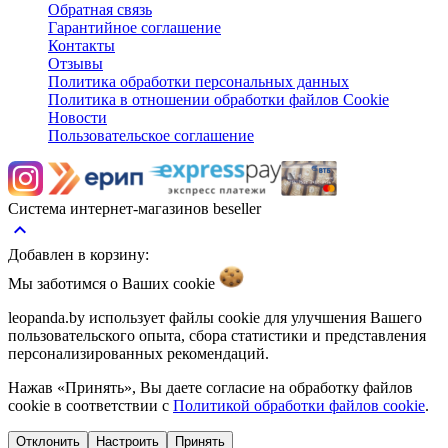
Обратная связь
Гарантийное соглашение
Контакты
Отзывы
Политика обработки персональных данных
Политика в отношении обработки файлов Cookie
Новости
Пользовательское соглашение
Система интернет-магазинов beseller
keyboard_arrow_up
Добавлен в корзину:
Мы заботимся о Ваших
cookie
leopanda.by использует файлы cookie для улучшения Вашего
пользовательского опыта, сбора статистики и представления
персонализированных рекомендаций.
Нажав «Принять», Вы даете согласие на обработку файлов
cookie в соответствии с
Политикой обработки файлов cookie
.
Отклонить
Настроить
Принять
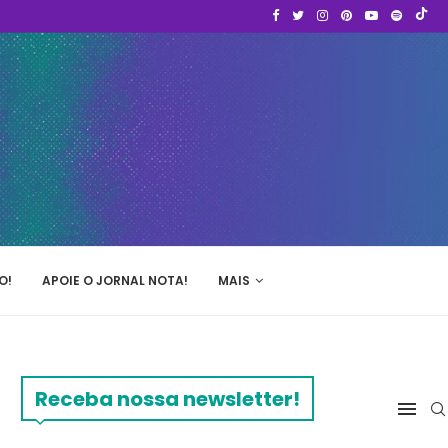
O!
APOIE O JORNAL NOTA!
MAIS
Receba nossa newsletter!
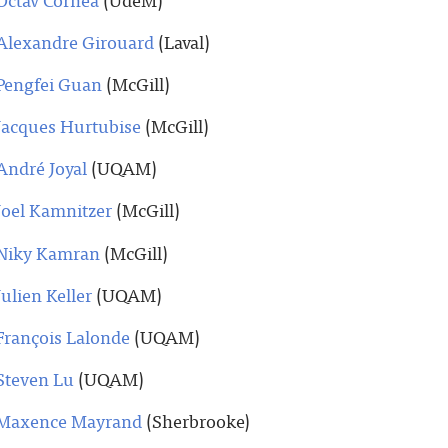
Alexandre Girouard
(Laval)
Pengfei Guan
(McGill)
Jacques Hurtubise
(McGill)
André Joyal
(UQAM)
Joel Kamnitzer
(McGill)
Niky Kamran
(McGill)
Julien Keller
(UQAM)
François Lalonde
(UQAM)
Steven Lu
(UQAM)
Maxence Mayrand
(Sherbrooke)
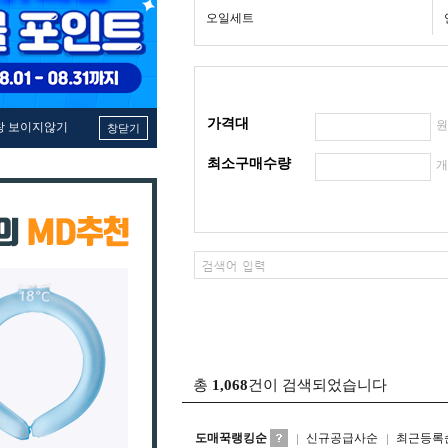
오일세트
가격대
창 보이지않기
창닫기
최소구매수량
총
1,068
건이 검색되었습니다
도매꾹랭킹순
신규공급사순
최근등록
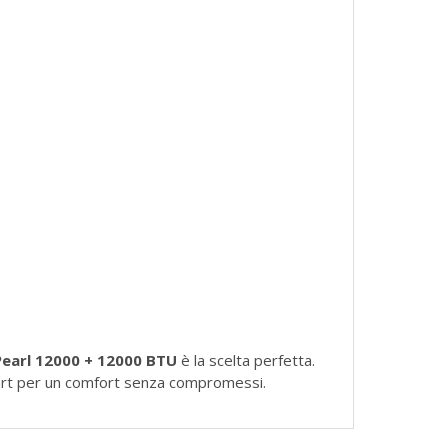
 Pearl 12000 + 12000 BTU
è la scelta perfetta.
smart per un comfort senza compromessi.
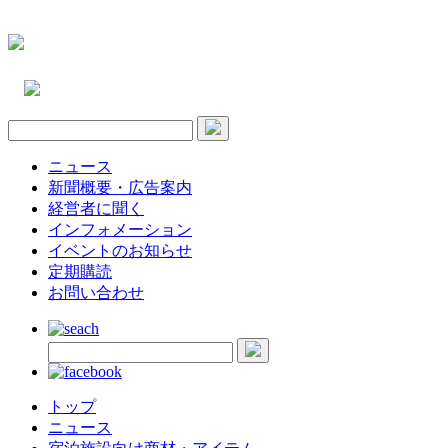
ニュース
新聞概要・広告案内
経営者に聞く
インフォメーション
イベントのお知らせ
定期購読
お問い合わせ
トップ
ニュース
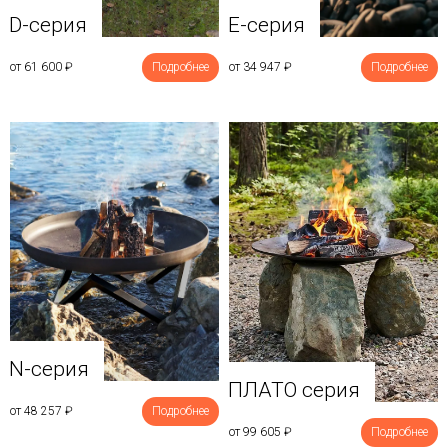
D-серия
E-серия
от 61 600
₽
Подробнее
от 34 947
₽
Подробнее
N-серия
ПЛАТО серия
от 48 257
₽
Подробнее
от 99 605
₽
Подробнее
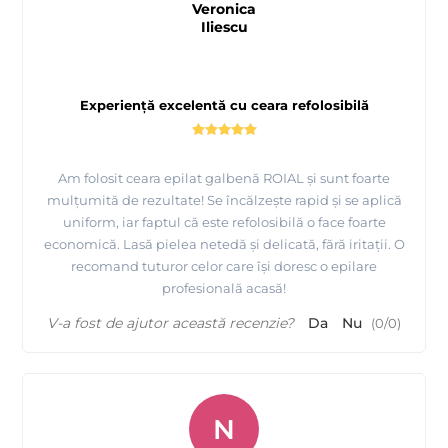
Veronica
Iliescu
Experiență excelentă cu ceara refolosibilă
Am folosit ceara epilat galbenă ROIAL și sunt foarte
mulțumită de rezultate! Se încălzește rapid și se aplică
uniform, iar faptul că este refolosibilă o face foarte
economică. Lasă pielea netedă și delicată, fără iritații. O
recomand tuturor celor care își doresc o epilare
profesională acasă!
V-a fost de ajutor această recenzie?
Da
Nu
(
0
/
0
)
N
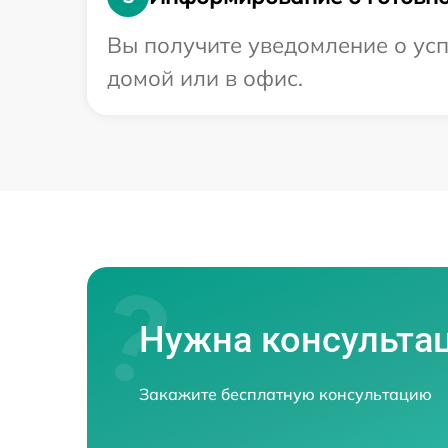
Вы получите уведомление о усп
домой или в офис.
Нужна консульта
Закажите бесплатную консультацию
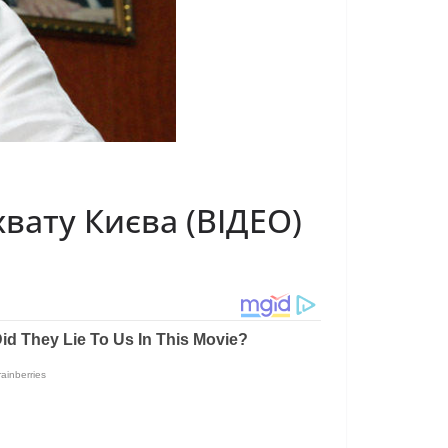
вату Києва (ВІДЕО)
______
EXERCISE GOAL – Write down all the entries exactly, but not the pictures they hold.

TASK OUTPUT –
Обратная связь
Гарантийное соглашение
Контакты
Отзывы
Политика обработки персональных данных
Политика в отношении обработки файлов Cookie
Новости
Пользовательское соглашение
Система интернет-магазинов beseller
keyboard_arrow_up
Добавлен в корзину:
Мы заботимся о Ваших
cookie
leopanda.by использует файлы cookie для улучшения Вашего
пользовательского опыта, сбора статистики и представления
персонализированных рекомендаций.
Нажав «Принять», Вы даете согласие на обработку файлов
cookie в соответствии с
Политикой обработки файлов cookie
.
Отклонить
Настроить
Принять
O!
APOIE O JORNAL NOTA!
MAIS
Receba nossa newsletter!
Alexandre Girouard
(Laval)
Pengfei Guan
(McGill)
Jacques Hurtubise
(McGill)
André Joyal
(UQAM)
Joel Kamnitzer
(McGill)
Niky Kamran
(McGill)
Julien Keller
(UQAM)
François Lalonde
(UQAM)
Steven Lu
(UQAM)
Maxence Mayrand
(Sherbrooke)
오일세트
가격대
창 보이지않기
창닫기
최소구매수량
총
1,068
건이 검색되었습니다
도매꾹랭킹순
신규공급사순
최근등록
 Pearl 12000 + 12000 BTU
è la scelta perfetta.
smart per un comfort senza compromessi.
ニュース
新聞概要・広告案内
経営者に聞く
インフォメーション
イベントのお知らせ
定期購読
お問い合わせ
トップ
ニュース
D-серия
E-серия
от 61 600
₽
Подробнее
от 34 947
₽
Подробнее
N-серия
ПЛАТО серия
от 48 257
₽
Подробнее
от 99 605
₽
Подробнее
Veronica
Iliescu
Experiență excelentă cu ceara refolosibilă
Am folosit ceara epilat galbenă ROIAL și sunt foarte
mulțumită de rezultate! Se încălzește rapid și se aplică
uniform, iar faptul că este refolosibilă o face foarte
economică. Lasă pielea netedă și delicată, fără iritații. O
recomand tuturor celor care își doresc o epilare
profesională acasă!
V-a fost de ajutor această recenzie?
Da
Nu
(
0
/
0
)
N
Вы получите уведомление о усп
домой или в офис.
Нужна консульта
Закажите бесплатную консультацию
вату Києва (ВІДЕО)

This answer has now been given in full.